What needs to be done: The whole listing, exactly as given: write it out, leaving out each image.

Source data:
· · · · ·

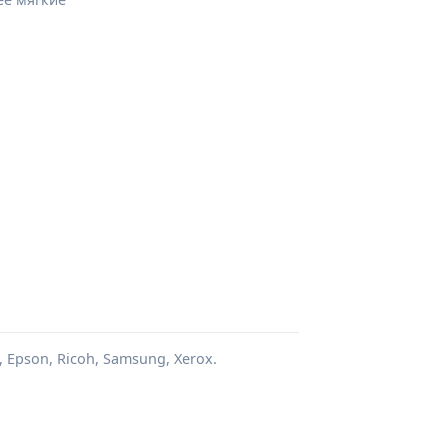
 Epson, Ricoh, Samsung, Xerox.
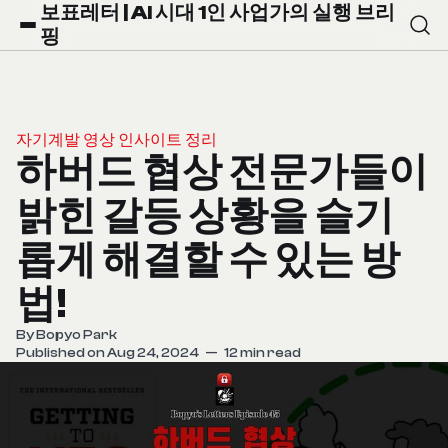
보표레터 | AI 시대 1인 사업가의 실행 브리
핑
자기계발 영상 인사이트 정리
하버드 협상 전문가들이
밝힌 갈등 상황을 슬기
롭게 해결할 수 있는 방
법!
By
Bopyo Park
Published on Aug 24, 2024
—
12 min read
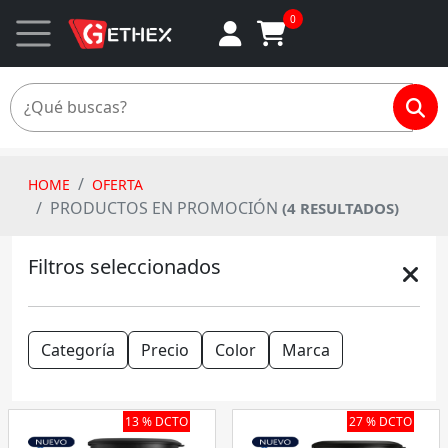
0
HOME
OFERTA
PRODUCTOS EN PROMOCIÓN
(4 RESULTADOS)
Filtros seleccionados
Categoría
Precio
Color
Marca
13 % DCTO
27 % DCTO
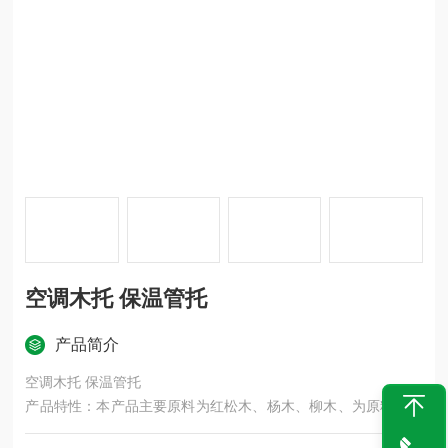
空调木托 保温管托
产品简介
空调木托 保温管托
产品特性：本产品主要原料为红松木、杨木、柳木、为原料、木
托表面做防腐沥青柒侵泡、此产品防腐性能好、可反复拆装。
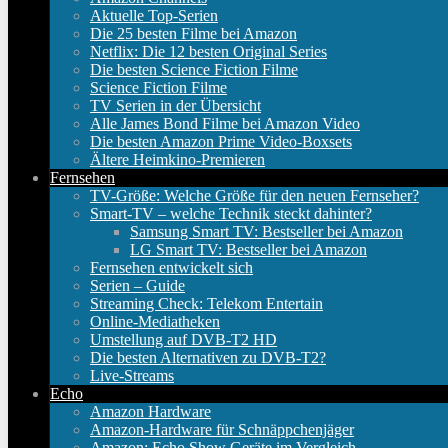
Aktuelle Top-Serien
Die 25 besten Filme bei Amazon
Netflix: Die 12 besten Original Series
Die besten Science Fiction Filme
Science Fiction Filme
TV Serien in der Übersicht
Alle James Bond Filme bei Amazon Video
Die besten Amazon Prime Video-Boxsets
Ältere Heimkino-Premieren
Fernsehen
TV-Größe: Welche Größe für den neuen Fernseher?
Smart-TV – welche Technik steckt dahinter?
Samsung Smart TV: Bestseller bei Amazon
LG Smart TV: Bestseller bei Amazon
Fernsehen entwickelt sich
Serien – Guide
Streaming Check: Telekom Entertain
Online-Mediatheken
Umstellung auf DVB-T2 HD
Die besten Alternativen zu DVB-T2?
Live-Streams
Echo
Amazon Hardware
Amazon-Hardware für Schnäppchenjäger
Amazon: Echo Show Geräte im Vergleich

· · · · ·

Output:
 Epson, Ricoh, Samsung, Xerox.
보표레터 | AI 시대 1인 사업가의 실행 브리
핑
자기계발 영상 인사이트 정리
하버드 협상 전문가들이
밝힌 갈등 상황을 슬기
롭게 해결할 수 있는 방
법!
By
Bopyo Park
Published on Aug 24, 2024
—
12 min read
0
HOME
OFERTA
PRODUCTOS EN PROMOCIÓN
(4 RESULTADOS)
Filtros seleccionados
Categoría
Precio
Color
Marca
13 % DCTO
27 % DCTO
空调木托 保温管托
产品简介
空调木托 保温管托
产品特性：本产品主要原料为红松木、杨木、柳木、为原料、木
托表面做防腐沥青柒侵泡、此产品防腐性能好、可反复拆装。
Aktuelle Top-Serien
Die 25 besten Filme bei Amazon
Netflix: Die 12 besten Original Series
Die besten Science Fiction Filme
Science Fiction Filme
TV Serien in der Übersicht
Alle James Bond Filme bei Amazon Video
Die besten Amazon Prime Video-Boxsets
Ältere Heimkino-Premieren
Fernsehen
TV-Größe: Welche Größe für den neuen Fernseher?
Smart-TV – welche Technik steckt dahinter?
Samsung Smart TV: Bestseller bei Amazon
LG Smart TV: Bestseller bei Amazon
Fernsehen entwickelt sich
Serien – Guide
Streaming Check: Telekom Entertain
Online-Mediatheken
Umstellung auf DVB-T2 HD
Die besten Alternativen zu DVB-T2?
Live-Streams
Echo
Amazon Hardware
Amazon-Hardware für Schnäppchenjäger
Amazon: Echo Show Geräte im Vergleich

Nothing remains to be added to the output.